§ **DATA RECORDS**
=== Section Start ===
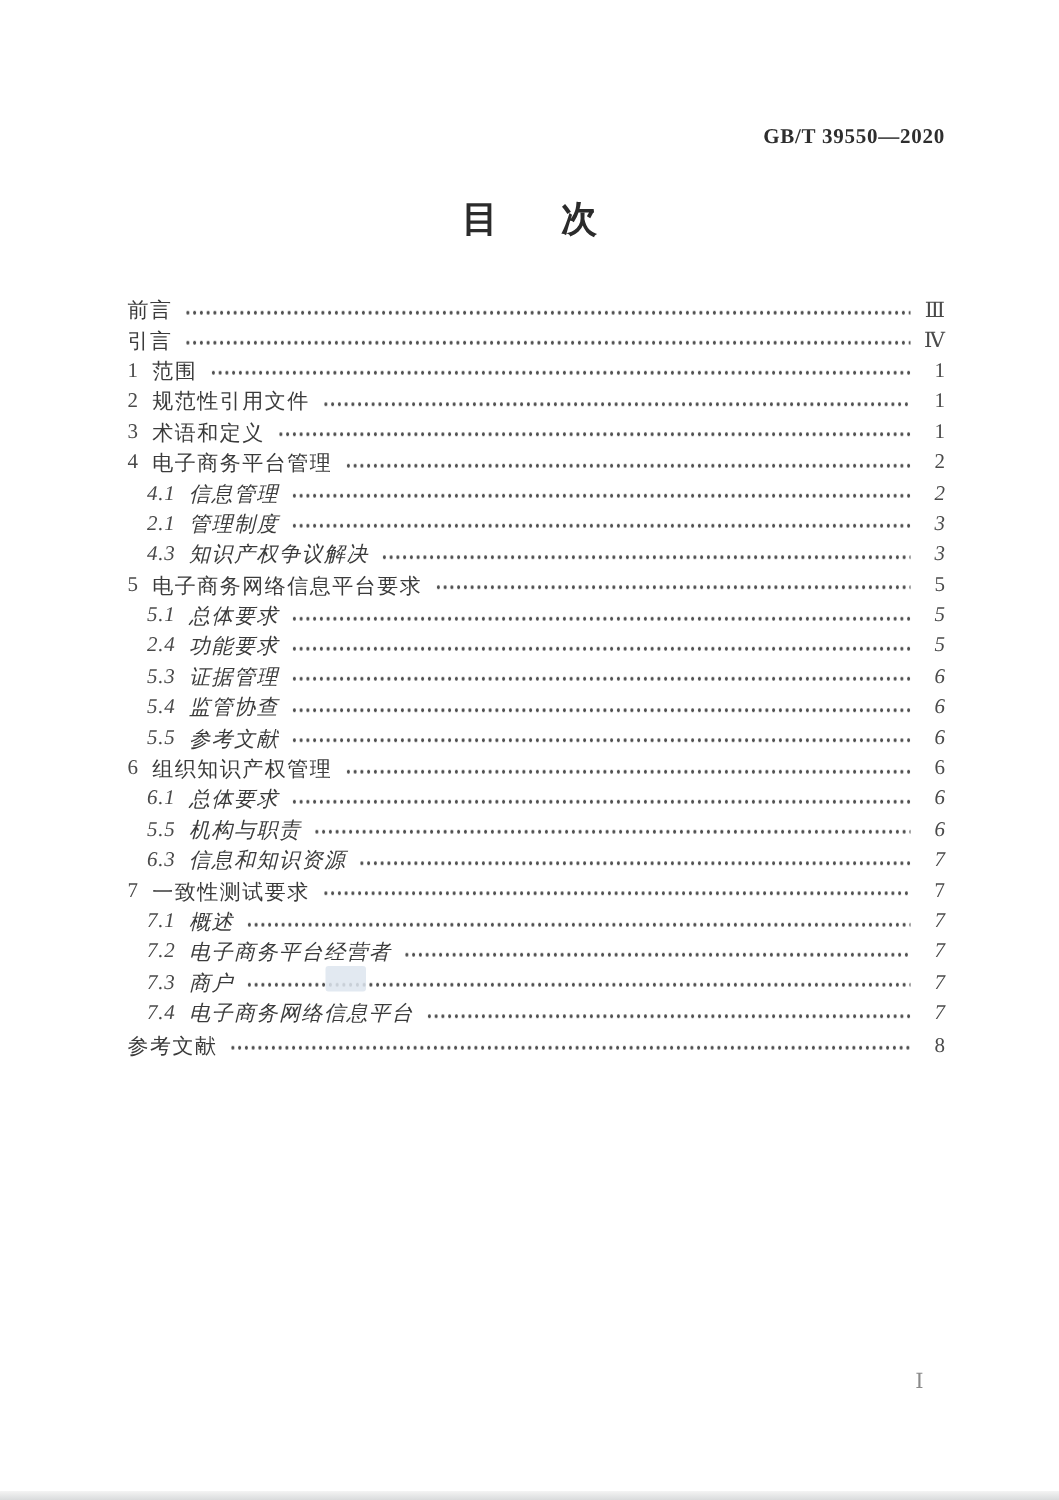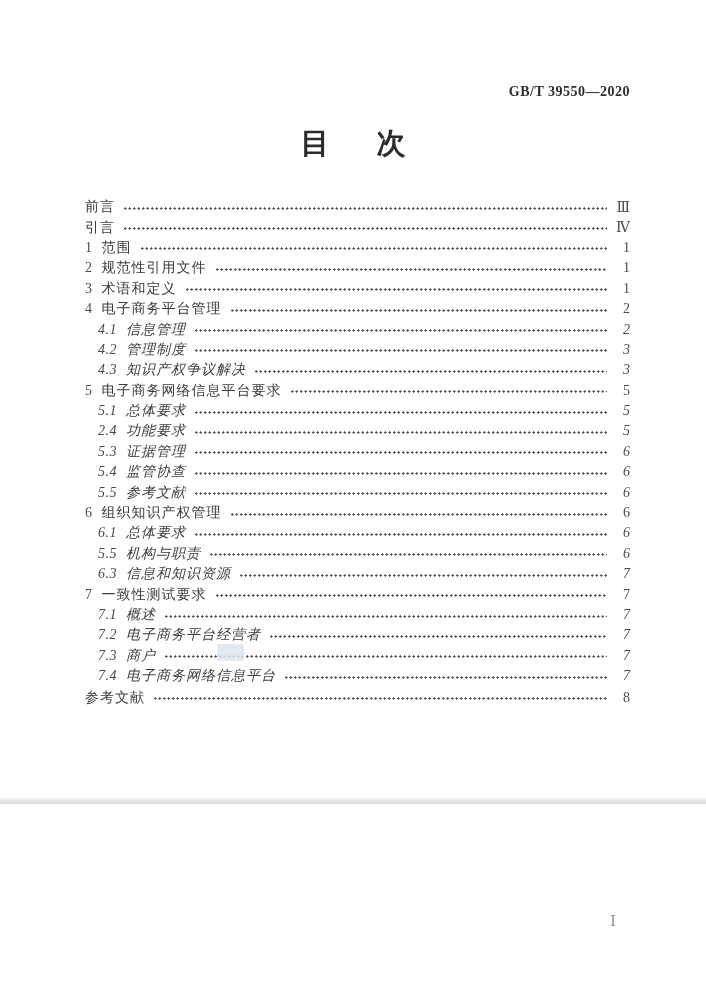--- a/index.html
+++ b/index.html
@@ -2,41 +2,41 @@
 <html><head>
 <meta charset="utf-8">
 <style>
   * { margin: 0; padding: 0; box-sizing: border-box; }
   html, body { width: 706px; height: 1000px; background: #ffffff; overflow: hidden; }
   body { font-family: "Liberation Serif", "DejaVu Serif", serif; color: #3b3b3b; }
 
   .page {
     position: relative;
     width: 706px;
-    height: 804px;
+    height: 1000px;
     background: #ffffff;
   }
 
   .doc-code {
     position: absolute;
     top: 84px;
     right: 76px;
     font-size: 14px;
     font-weight: bold;
     color: #2e2e2e;
     letter-spacing: 0.5px;
   }
 
   .doc-title {
     position: absolute;
-    top: 124px;
+    top: 130px;
     left: 85px;
     right: 76px;
     text-align: center;
-    font-size: 29px;
+    font-size: 24px;
     font-weight: bold;
     color: #2b2b2b;
     letter-spacing: 9px;
     white-space: pre;
   }
 
   .toc {
     position: absolute;
     top: 197px;
     left: 85px;
@@ -153,21 +153,21 @@
     <span class="leader"></span>
     <span class="pg">2</span>
   </div>
       <div class="toc-row level-2">
     <span class="num">4.1</span>
     <span class="label">信息管理</span>
     <span class="leader"></span>
     <span class="pg">2</span>
   </div>
       <div class="toc-row level-2">
-    <span class="num">4.2</span>
+    <span class="num">2.1</span>
     <span class="label">管理制度</span>
     <span class="leader"></span>
     <span class="pg">3</span>
   </div>
       <div class="toc-row level-2">
     <span class="num">4.3</span>
     <span class="label">知识产权争议解决</span>
     <span class="leader"></span>
     <span class="pg">3</span>
   </div>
=== Section End ===
§ **WHAT YOU NEED TO DO**
In your answer, repeat the material above in full, exactly, and without its pictures.

§ **TASK SOLUTION**
--- a/index.html
+++ b/index.html
@@ -2,41 +2,41 @@
 <html><head>
 <meta charset="utf-8">
 <style>
   * { margin: 0; padding: 0; box-sizing: border-box; }
   html, body { width: 706px; height: 1000px; background: #ffffff; overflow: hidden; }
   body { font-family: "Liberation Serif", "DejaVu Serif", serif; color: #3b3b3b; }
 
   .page {
     position: relative;
     width: 706px;
-    height: 804px;
+    height: 1000px;
     background: #ffffff;
   }
 
   .doc-code {
     position: absolute;
     top: 84px;
     right: 76px;
     font-size: 14px;
     font-weight: bold;
     color: #2e2e2e;
     letter-spacing: 0.5px;
   }
 
   .doc-title {
     position: absolute;
-    top: 124px;
+    top: 130px;
     left: 85px;
     right: 76px;
     text-align: center;
-    font-size: 29px;
+    font-size: 24px;
     font-weight: bold;
     color: #2b2b2b;
     letter-spacing: 9px;
     white-space: pre;
   }
 
   .toc {
     position: absolute;
     top: 197px;
     left: 85px;
@@ -153,21 +153,21 @@
     <span class="leader"></span>
     <span class="pg">2</span>
   </div>
       <div class="toc-row level-2">
     <span class="num">4.1</span>
     <span class="label">信息管理</span>
     <span class="leader"></span>
     <span class="pg">2</span>
   </div>
       <div class="toc-row level-2">
-    <span class="num">4.2</span>
+    <span class="num">2.1</span>
     <span class="label">管理制度</span>
     <span class="leader"></span>
     <span class="pg">3</span>
   </div>
       <div class="toc-row level-2">
     <span class="num">4.3</span>
     <span class="label">知识产权争议解决</span>
     <span class="leader"></span>
     <span class="pg">3</span>
   </div>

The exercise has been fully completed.